● **EXERCISE INSTRUCTIONS**: The lines from the one holding "standard_deviation, 5: 18.4 -> 18.8" through the end of the records below are to be written out exactly, and nothing else; pictures are to be left out.

● **DATA**:
-----

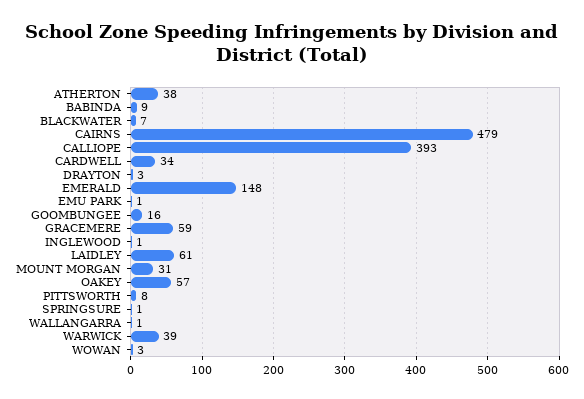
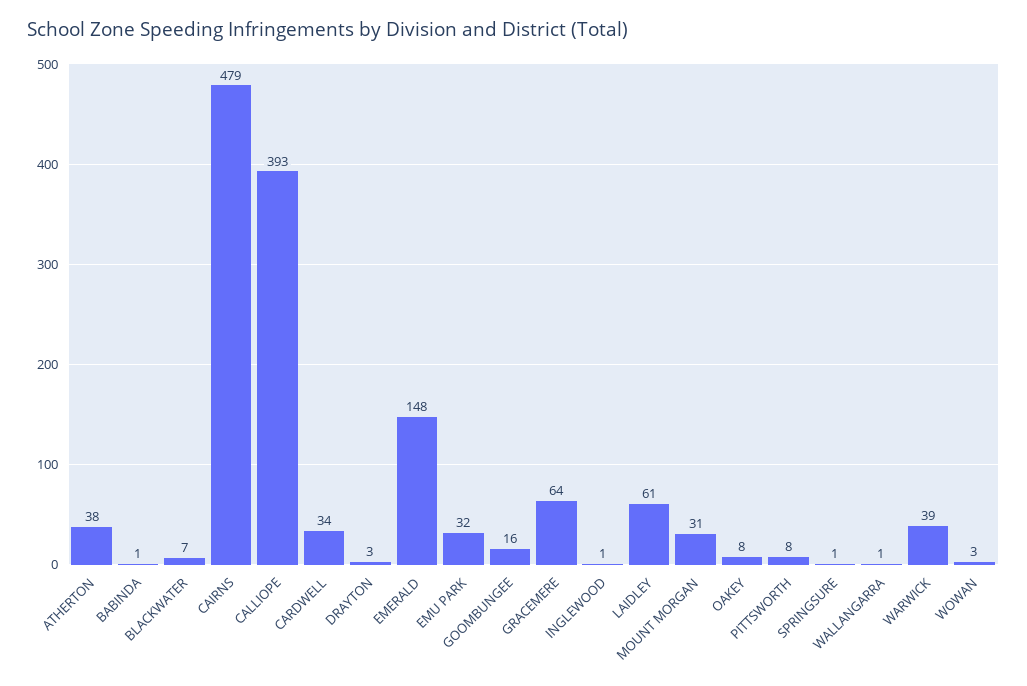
BABINDA: 9 -> 1
EMU PARK: 1 -> 32
GRACEMERE: 59 -> 64
OAKEY: 57 -> 8

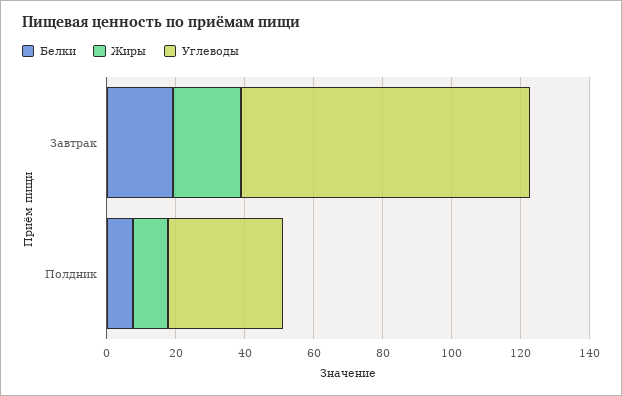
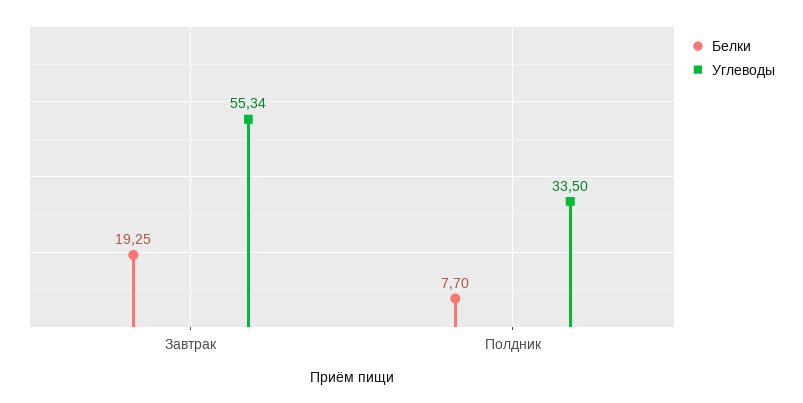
Жиры, Завтрак: 20 -> none
Углеводы, Завтрак: 85 -> 55.34
Жиры, Полдник: 10 -> none

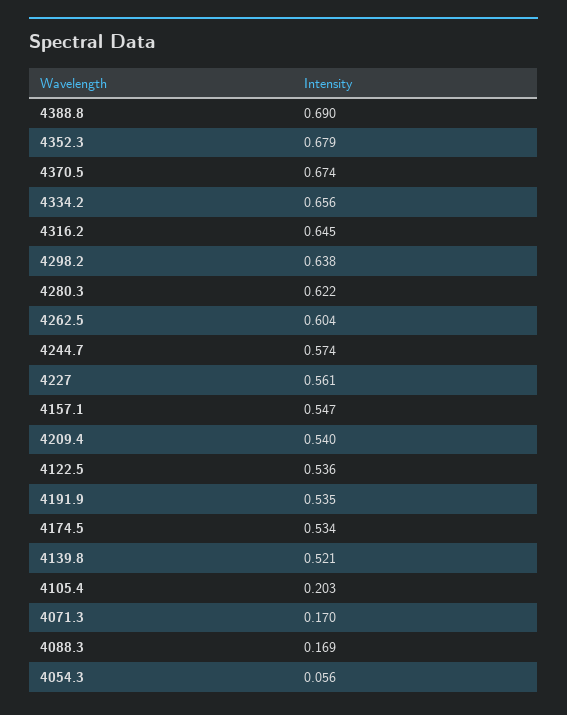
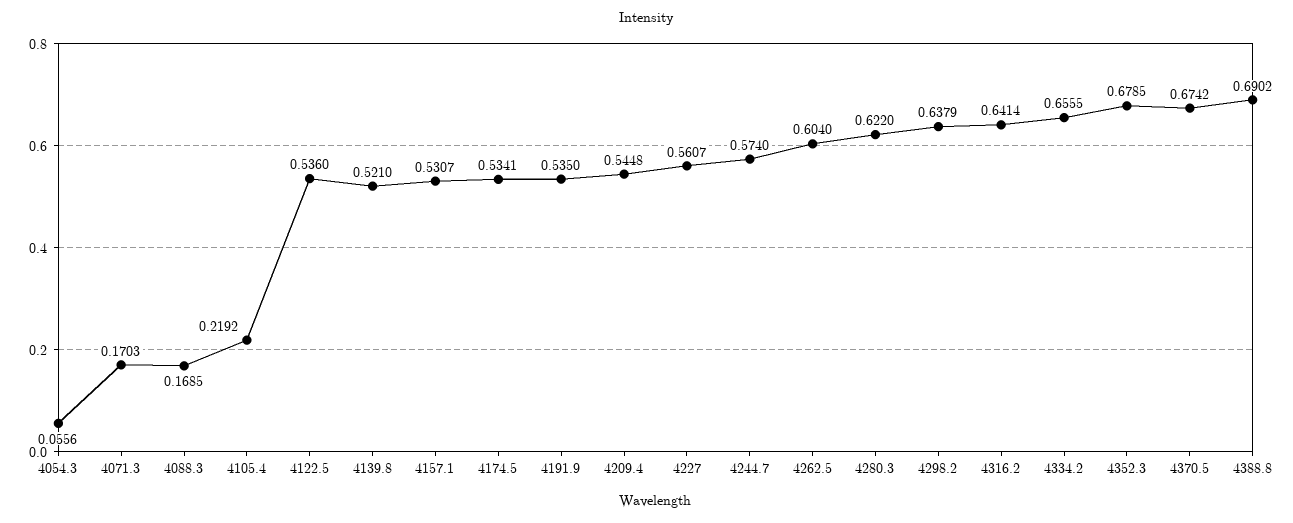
4316.2: 0.645 -> 0.6414
4157.1: 0.547 -> 0.5307
4209.4: 0.54 -> 0.5448
4105.4: 0.203 -> 0.2192

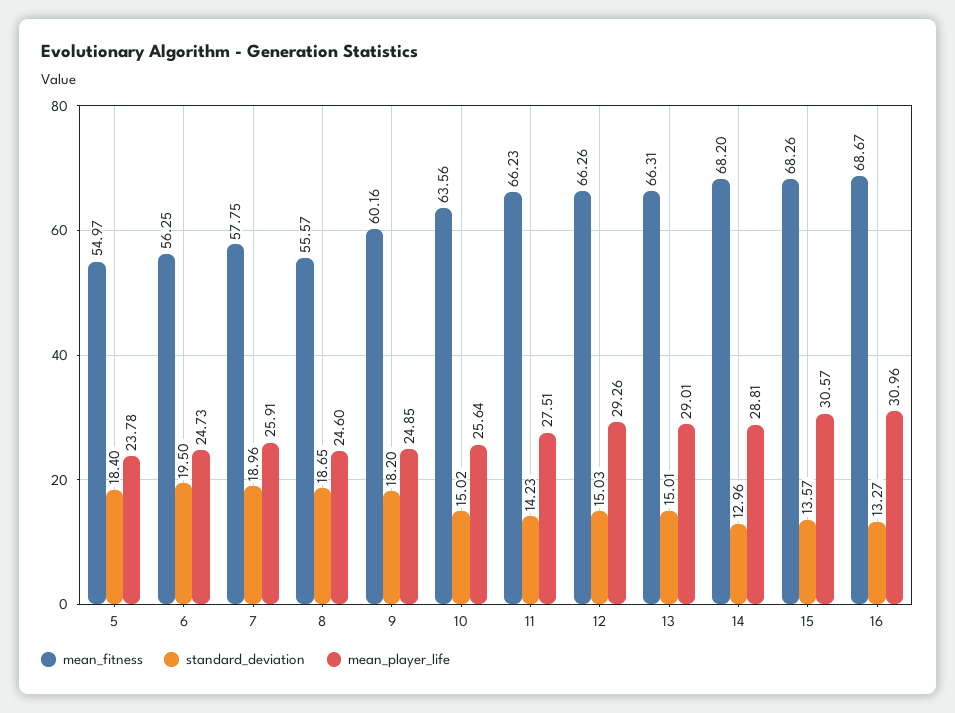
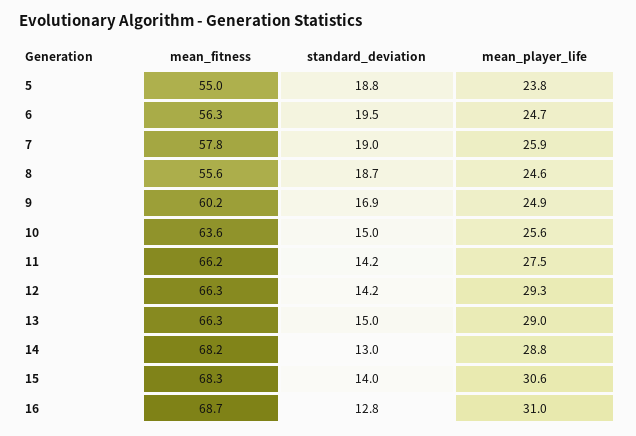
standard_deviation, 5: 18.4 -> 18.8
standard_deviation, 9: 18.2 -> 16.9
standard_deviation, 12: 15.03 -> 14.2
standard_deviation, 15: 13.57 -> 14
standard_deviation, 16: 13.27 -> 12.8

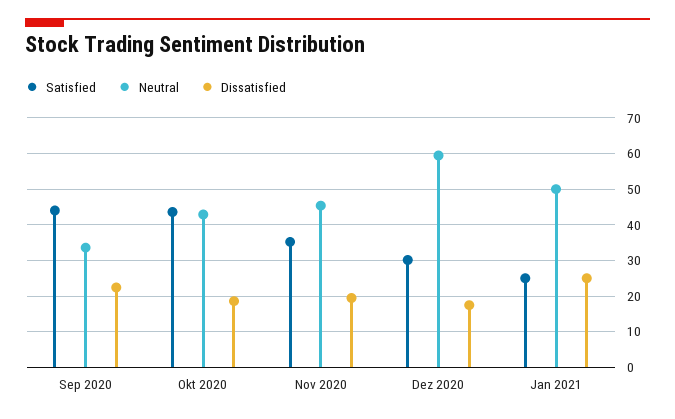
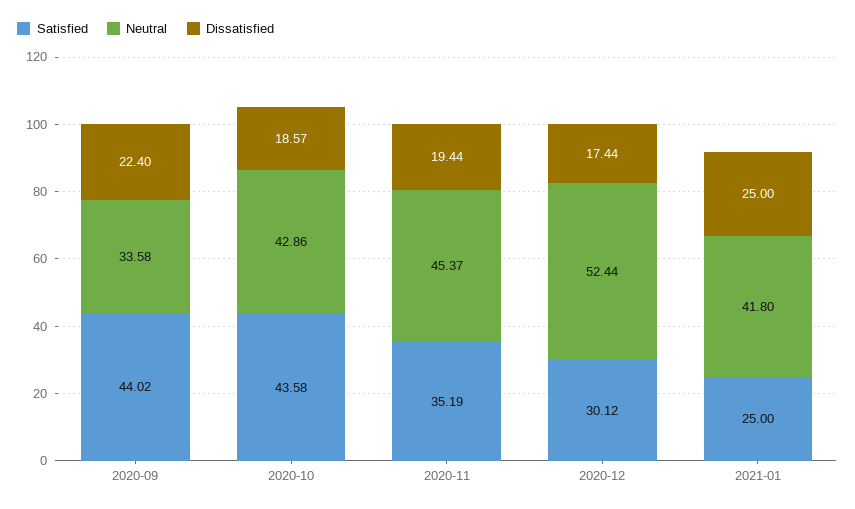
Neutral, Dez 2020: 60 -> 52.44
Neutral, Jan 2021: 50 -> 41.8

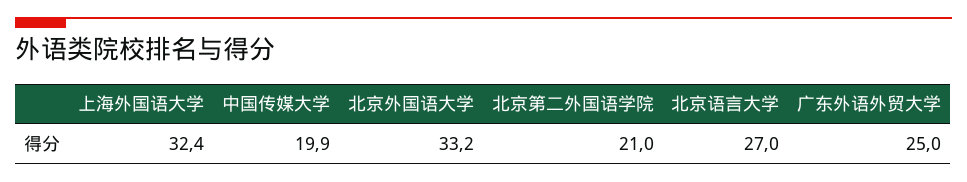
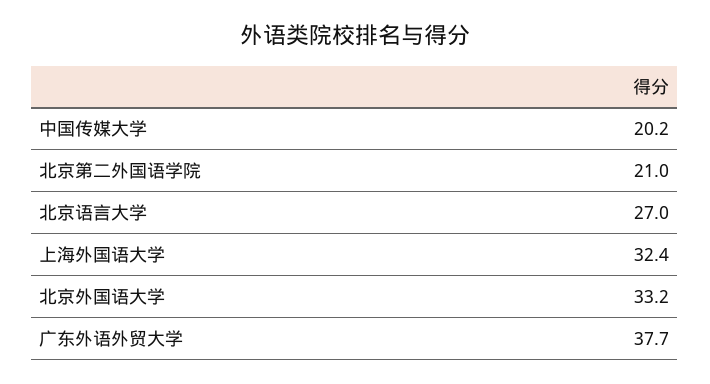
中国传媒大学: 19.9 -> 20.2
广东外语外贸大学: 25 -> 37.7

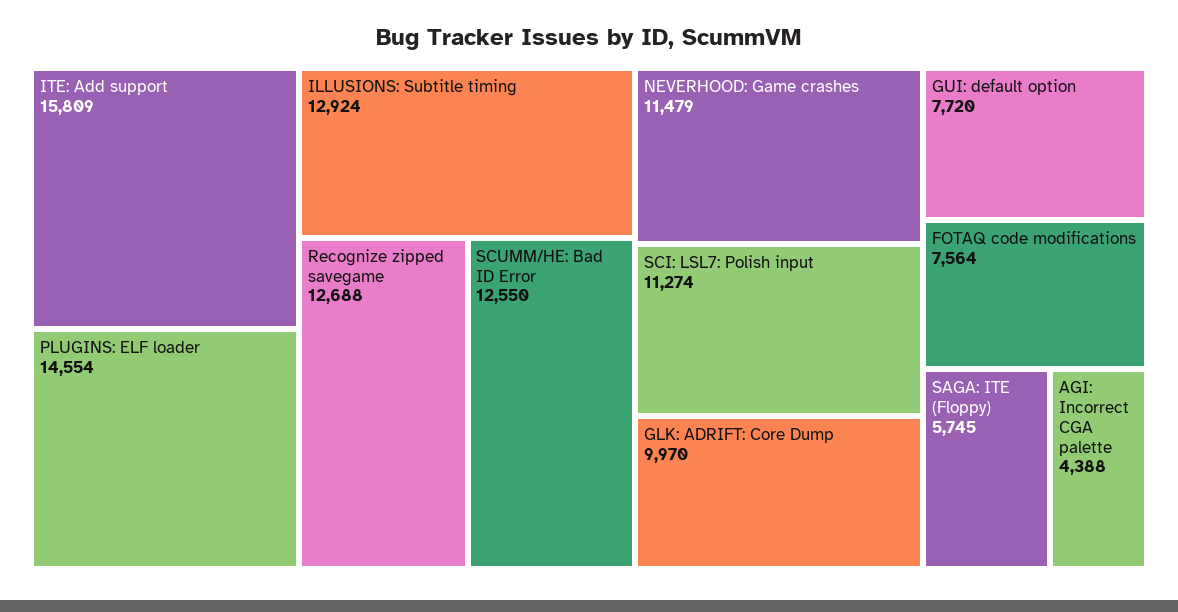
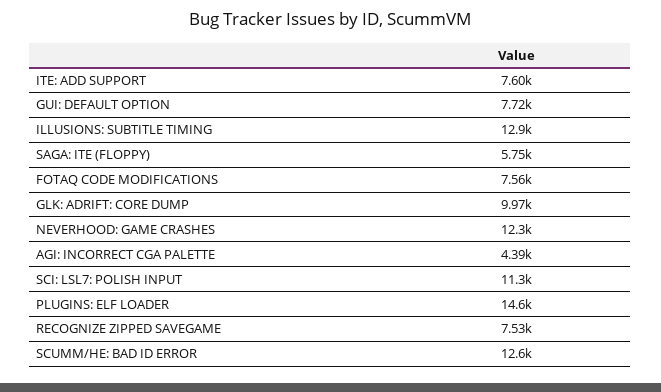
ITE: Add support: 15809 -> 7600
Recognize zipped savegame: 12688 -> 7530
NEVERHOOD: Game crashes: 11479 -> 12300

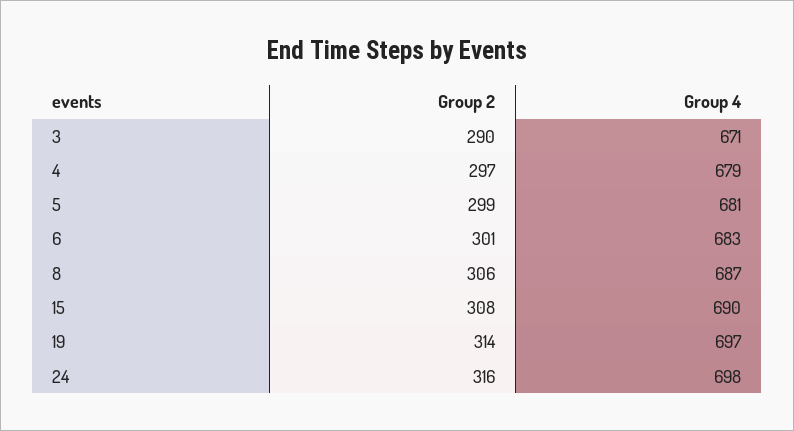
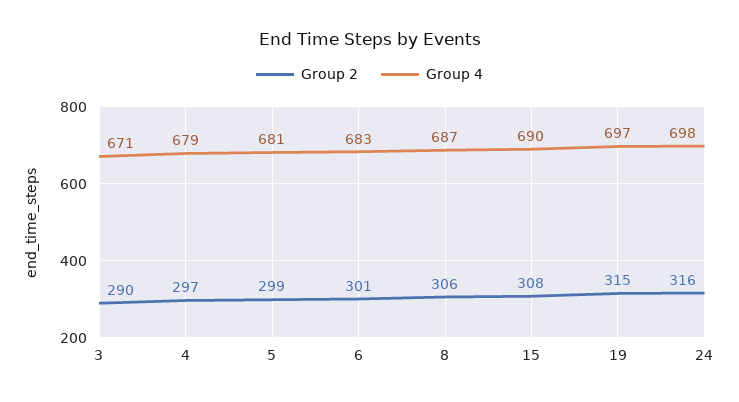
Group 2, 19: 314 -> 315

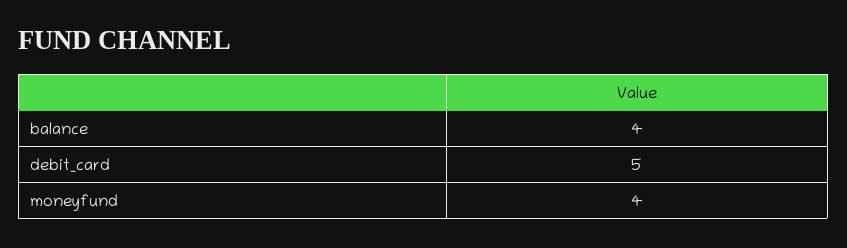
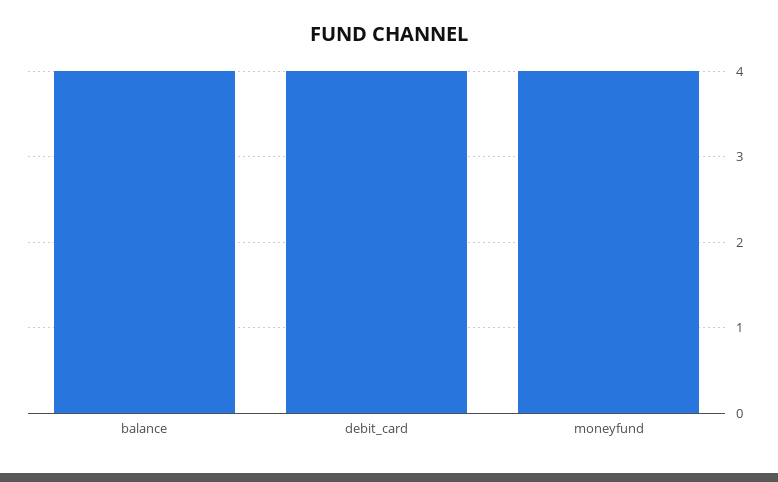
debit_card: 5 -> 4

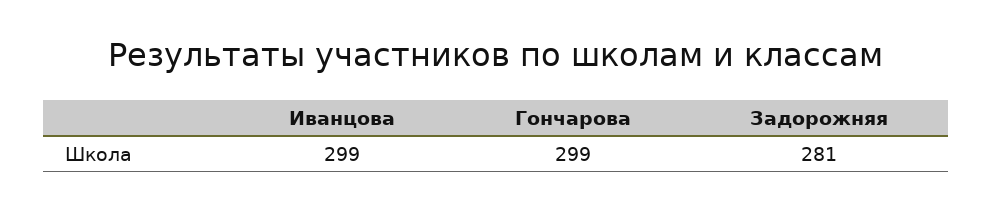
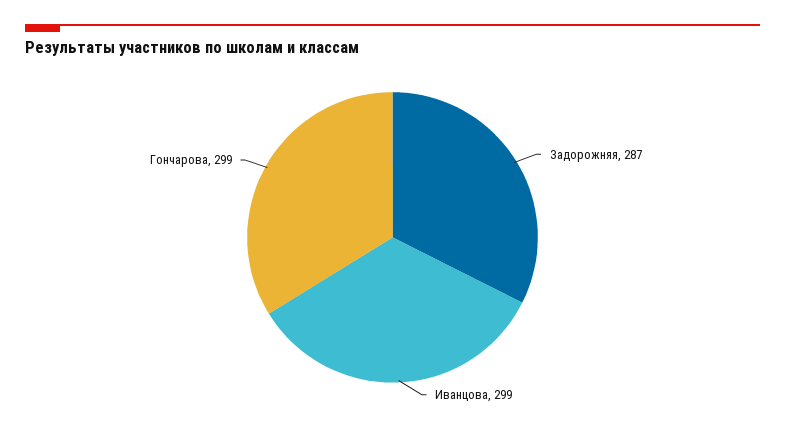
Задорожняя: 281 -> 287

-----

● **EXERCISE RESPONSE**:
standard_deviation, 5: 18.4 -> 18.8
standard_deviation, 9: 18.2 -> 16.9
standard_deviation, 12: 15.03 -> 14.2
standard_deviation, 15: 13.57 -> 14
standard_deviation, 16: 13.27 -> 12.8

Neutral, Dez 2020: 60 -> 52.44
Neutral, Jan 2021: 50 -> 41.8

中国传媒大学: 19.9 -> 20.2
广东外语外贸大学: 25 -> 37.7

ITE: Add support: 15809 -> 7600
Recognize zipped savegame: 12688 -> 7530
NEVERHOOD: Game crashes: 11479 -> 12300

Group 2, 19: 314 -> 315

debit_card: 5 -> 4

Задорожняя: 281 -> 287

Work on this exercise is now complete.